(Beginning of AVAILABLE DATA)

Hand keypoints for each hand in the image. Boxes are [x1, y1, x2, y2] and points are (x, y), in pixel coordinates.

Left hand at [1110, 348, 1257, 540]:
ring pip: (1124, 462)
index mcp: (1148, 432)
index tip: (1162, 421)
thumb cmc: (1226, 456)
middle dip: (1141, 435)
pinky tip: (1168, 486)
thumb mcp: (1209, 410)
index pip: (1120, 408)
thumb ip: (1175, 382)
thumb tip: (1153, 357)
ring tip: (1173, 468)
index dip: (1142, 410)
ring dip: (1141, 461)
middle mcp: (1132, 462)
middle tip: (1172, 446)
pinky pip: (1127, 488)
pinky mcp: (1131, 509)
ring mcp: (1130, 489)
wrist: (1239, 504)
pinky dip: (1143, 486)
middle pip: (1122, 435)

(End of AVAILABLE DATA)

> PROBLEM:
Please return every line of the data, unaltered.

> ANSWER TO THIS EXERCISE:
Hand keypoints for each hand in the image. Boxes are [x1, y1, x2, y2] and points are (x, y), in pixel coordinates.

Left hand at [1110, 348, 1257, 540]:
ring pip: (1124, 462)
index mcp: (1148, 432)
index tip: (1162, 421)
thumb cmc: (1226, 456)
middle dip: (1141, 435)
pinky tip: (1168, 486)
thumb mcp: (1209, 410)
index pip: (1120, 408)
thumb ip: (1175, 382)
thumb tip: (1153, 357)
ring tip: (1173, 468)
index dip: (1142, 410)
ring dip: (1141, 461)
middle mcp: (1132, 462)
middle tip: (1172, 446)
pinky pip: (1127, 488)
pinky mcp: (1131, 509)
ring mcp: (1130, 489)
wrist: (1239, 504)
pinky dip: (1143, 486)
middle pip: (1122, 435)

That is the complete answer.